A criminal investigation is currently underway to find the perpetrators and determine if sensitive information was accessed or is being sold on the black market. The network currently has 77 million registered accounts.

Sony says that the credit card data was encrypted and did not include the 3-digit security codes, so it is unlikely the attackers can use the information in the database to their advantage. But discussions on hackers forums indicate that the attackers are selling the credit card data for $100,000, and are even offering to sell it back to Sony.

For those affected, in their Q&A post Sony encourages you to be especially aware of email, telephone and postal mail scams that ask for personal or sensitive information. Sony will not contact you for this information. They recommend that you change your PlayStation Network and Qriocity password as soon as possible (network access has finally been restored for some users). If you used the old password in other places, you should change it there as well.

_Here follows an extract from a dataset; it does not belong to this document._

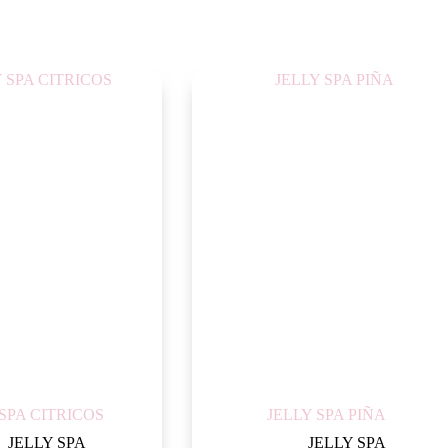
 SPA CITRICOS
JELLY SPA PIÑA
JELLY SPA
JELLY SPA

As a good habit, it is always recommended to monitor your card’s account statements and your credit reports for any suspicious activity.

White House Reveals Cyber Security Plan

A cyber security plan proposed by the Obama administration aims to protect individual privacy, federal computer networks and elements of national critical infrastructure.  The proposal includes more stringent penalties for cyber criminals; mandatory data breach reporting for organizations; placing the responsibility for defending federal agency networks from attack in the hands of the Department of Homeland Security (DHS); and improving protection for elements of the country’s critical infrastructure.  It also would establish guidelines for the government to help companies that suffer cyber incidents, and for information sharing about threats among businesses and state and local governments.